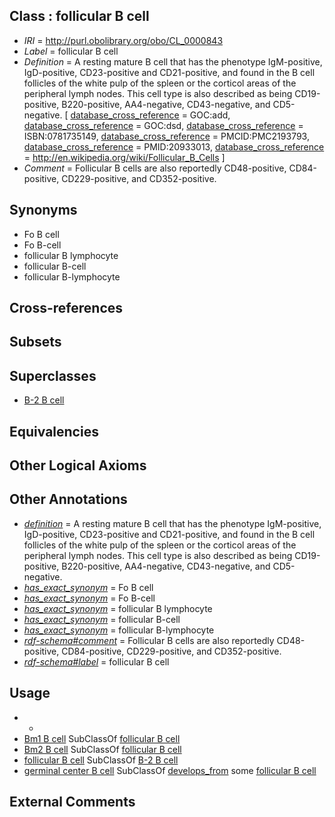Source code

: 
## Class : follicular B cell

 * *IRI* = http://purl.obolibrary.org/obo/CL_0000843
 * *Label* = follicular B cell
 * *Definition* = A resting mature B cell that has the phenotype IgM-positive, IgD-positive, CD23-positive and CD21-positive, and found in the B cell follicles of the white pulp of the spleen or the corticol areas of the peripheral lymph nodes. This cell type is also described as being CD19-positive, B220-positive, AA4-negative, CD43-negative, and CD5-negative. [ [database_cross_reference](../../ef/oboInOwl#hasDbXref.md) = GOC:add, [database_cross_reference](../../ef/oboInOwl#hasDbXref.md) = GOC:dsd, [database_cross_reference](../../ef/oboInOwl#hasDbXref.md) = ISBN:0781735149, [database_cross_reference](../../ef/oboInOwl#hasDbXref.md) = PMCID:PMC2193793, [database_cross_reference](../../ef/oboInOwl#hasDbXref.md) = PMID:20933013, [database_cross_reference](../../ef/oboInOwl#hasDbXref.md) = http://en.wikipedia.org/wiki/Follicular_B_Cells ]
 * *Comment* = Follicular B cells are also reportedly CD48-positive, CD84-positive, CD229-positive, and CD352-positive.

## Synonyms

 * Fo B cell
 * Fo B-cell
 * follicular B lymphocyte
 * follicular B-cell
 * follicular B-lymphocyte

## Cross-references


## Subsets


## Superclasses

 * [B-2 B cell](../../CL/22/CL_0000822.md)

## Equivalencies


## Other Logical Axioms


## Other Annotations

 * *[definition](../../IAO/15/IAO_0000115.md)* = A resting mature B cell that has the phenotype IgM-positive, IgD-positive, CD23-positive and CD21-positive, and found in the B cell follicles of the white pulp of the spleen or the corticol areas of the peripheral lymph nodes. This cell type is also described as being CD19-positive, B220-positive, AA4-negative, CD43-negative, and CD5-negative.
 * *[has_exact_synonym](../../ym/oboInOwl#hasExactSynonym.md)* = Fo B cell
 * *[has_exact_synonym](../../ym/oboInOwl#hasExactSynonym.md)* = Fo B-cell
 * *[has_exact_synonym](../../ym/oboInOwl#hasExactSynonym.md)* = follicular B lymphocyte
 * *[has_exact_synonym](../../ym/oboInOwl#hasExactSynonym.md)* = follicular B-cell
 * *[has_exact_synonym](../../ym/oboInOwl#hasExactSynonym.md)* = follicular B-lymphocyte
 * *[rdf-schema#comment](../../nt/rdf-schema#comment.md)* = Follicular B cells are also reportedly CD48-positive, CD84-positive, CD229-positive, and CD352-positive.
 * *[rdf-schema#label](../../el/rdf-schema#label.md)* = follicular B cell

## Usage

 * -
 * [Bm1 B cell](../../CL/61/CL_0000961.md) SubClassOf [follicular B cell](../../CL/43/CL_0000843.md)
 * [Bm2 B cell](../../CL/62/CL_0000962.md) SubClassOf [follicular B cell](../../CL/43/CL_0000843.md)
 * [follicular B cell](../../CL/43/CL_0000843.md) SubClassOf [B-2 B cell](../../CL/22/CL_0000822.md)
 * [germinal center B cell](../../CL/44/CL_0000844.md) SubClassOf [develops_from](../../RO/02/RO_0002202.md) some [follicular B cell](../../CL/43/CL_0000843.md)

## External Comments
———
▶ PROBLEM STATEMENT:
Copy out the data exactly and keep the pictures out.

▶ TASK RESULT:
Source code

: 
## Class : follicular B cell

 * *IRI* = http://purl.obolibrary.org/obo/CL_0000843
 * *Label* = follicular B cell
 * *Definition* = A resting mature B cell that has the phenotype IgM-positive, IgD-positive, CD23-positive and CD21-positive, and found in the B cell follicles of the white pulp of the spleen or the corticol areas of the peripheral lymph nodes. This cell type is also described as being CD19-positive, B220-positive, AA4-negative, CD43-negative, and CD5-negative. [ [database_cross_reference](../../ef/oboInOwl#hasDbXref.md) = GOC:add, [database_cross_reference](../../ef/oboInOwl#hasDbXref.md) = GOC:dsd, [database_cross_reference](../../ef/oboInOwl#hasDbXref.md) = ISBN:0781735149, [database_cross_reference](../../ef/oboInOwl#hasDbXref.md) = PMCID:PMC2193793, [database_cross_reference](../../ef/oboInOwl#hasDbXref.md) = PMID:20933013, [database_cross_reference](../../ef/oboInOwl#hasDbXref.md) = http://en.wikipedia.org/wiki/Follicular_B_Cells ]
 * *Comment* = Follicular B cells are also reportedly CD48-positive, CD84-positive, CD229-positive, and CD352-positive.

## Synonyms

 * Fo B cell
 * Fo B-cell
 * follicular B lymphocyte
 * follicular B-cell
 * follicular B-lymphocyte

## Cross-references


## Subsets


## Superclasses

 * [B-2 B cell](../../CL/22/CL_0000822.md)

## Equivalencies


## Other Logical Axioms


## Other Annotations

 * *[definition](../../IAO/15/IAO_0000115.md)* = A resting mature B cell that has the phenotype IgM-positive, IgD-positive, CD23-positive and CD21-positive, and found in the B cell follicles of the white pulp of the spleen or the corticol areas of the peripheral lymph nodes. This cell type is also described as being CD19-positive, B220-positive, AA4-negative, CD43-negative, and CD5-negative.
 * *[has_exact_synonym](../../ym/oboInOwl#hasExactSynonym.md)* = Fo B cell
 * *[has_exact_synonym](../../ym/oboInOwl#hasExactSynonym.md)* = Fo B-cell
 * *[has_exact_synonym](../../ym/oboInOwl#hasExactSynonym.md)* = follicular B lymphocyte
 * *[has_exact_synonym](../../ym/oboInOwl#hasExactSynonym.md)* = follicular B-cell
 * *[has_exact_synonym](../../ym/oboInOwl#hasExactSynonym.md)* = follicular B-lymphocyte
 * *[rdf-schema#comment](../../nt/rdf-schema#comment.md)* = Follicular B cells are also reportedly CD48-positive, CD84-positive, CD229-positive, and CD352-positive.
 * *[rdf-schema#label](../../el/rdf-schema#label.md)* = follicular B cell

## Usage

 * -
 * [Bm1 B cell](../../CL/61/CL_0000961.md) SubClassOf [follicular B cell](../../CL/43/CL_0000843.md)
 * [Bm2 B cell](../../CL/62/CL_0000962.md) SubClassOf [follicular B cell](../../CL/43/CL_0000843.md)
 * [follicular B cell](../../CL/43/CL_0000843.md) SubClassOf [B-2 B cell](../../CL/22/CL_0000822.md)
 * [germinal center B cell](../../CL/44/CL_0000844.md) SubClassOf [develops_from](../../RO/02/RO_0002202.md) some [follicular B cell](../../CL/43/CL_0000843.md)

## External Comments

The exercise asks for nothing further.